The LECAPP system’s low-carbon intensity electricity would help decarbonize Alberta’s electricity grid, which currently has a carbon intensity of more than 600 kilograms of CO₂ per MWh, Nhuchhen says.

For a cement plant producing 4,200 tonnes per day of clinker, with a LECAPP system producing 174 to 176 MW of grid power, the total CO₂ avoided is an estimated 4,030 to 4,048 tonnes per day, according to the CESAR study.

“The large process emissions associated with clinker production means that decarbonization of cement production is particularly challenging. It can’t be solved by simply switching to the use of a zero-emission fuel,” Layzell notes.

“The MCFC technology offers a strategy to capture and concentrate a majority of the emissions while generating low carbon electricity as a second value-added product.”

System provides flexibility, highly efficient CO₂ capture

“In terms of energy benefits, the LECAPP system reduced CO₂ emissions from both the cement plant and the power sector,” Nhuchhen says.

The LECAPP technology did so without requiring a separate system needing additional energy to capture CO₂ associated with its fuel input,” he adds.

Based on a process model of the LECAPP system developed by CESAR researchers, the system requires an energy input of about 1.5 to 5.9 gigajoules per tonne of CO₂ avoided, depending on the carbon intensity of electricity that’s displaced. The lowest energy requirement occurs when the electricity from the LECAPP system displaces coal-generated electricity.

This performance is superior to that of other CO₂ capture technologies, such as amine-scrubbing which requires thermal energy of about 3.8 to seven gigajoules per tonne of CO₂ avoided, Nhuchhen notes.

By using external reformation of gaseous or solid fuels to generate hydrogen-rich synthetic gas for the anode of the fuel cells, the LECAPP system is fuel-flexible. This creates opportunities for using negative-value, waste-derived solid alternative fuels such as plastics.

For example, using plastic waste to generate hydrogen for the molten carbonate fuel cells would divert 144 kilograms of plastics per tonne of clinker produced.

So the LECAPP system would be advantageous for a country such as China, which produces 59 million tonnes-plus of plastic waste per year, Nhuchhen says. 

The LECAPP system could be integrated into coal- and petroleum coke-fired cement plants, as well as the power sector or any industrial operation that generates flue gas containing CO₂.

When combined with a cement plant producing 4,200 tonnes of clinker per day, the LECAPP system requires a geological storage capacity of 1.9 to 2.2 megatonnes of CO₂ per year. Not all nations and regions of the world have potential sequestration sites capable of managing this amount of CO₂. But many do, including Western Canada, Indonesia, China, the U.S., Russia and Africa.
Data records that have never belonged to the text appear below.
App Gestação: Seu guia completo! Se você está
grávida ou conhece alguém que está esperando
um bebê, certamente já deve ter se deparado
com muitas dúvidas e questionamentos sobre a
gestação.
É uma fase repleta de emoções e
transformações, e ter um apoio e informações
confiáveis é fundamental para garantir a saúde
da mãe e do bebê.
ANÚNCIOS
“In the global transition to net-zero emissions, it is likely that regions with geological storage capacity will have significant advantage for clinker production,” says the study.

“We need to make sure that we can get the synergistic benefits,” Nhuchhen says. “On the pathway to net-zero, the LECAPP system with MCFC technology gives us a win-win-win solution for the cement industry, the power sector and plastic waste management.”

This CESAR study was supported by LafargeHolcium Inc., Emissions Reduction Alberta, Natural Sciences and Engineering Council of Canada, The Transition Accelerator, and Natural Resources Canada.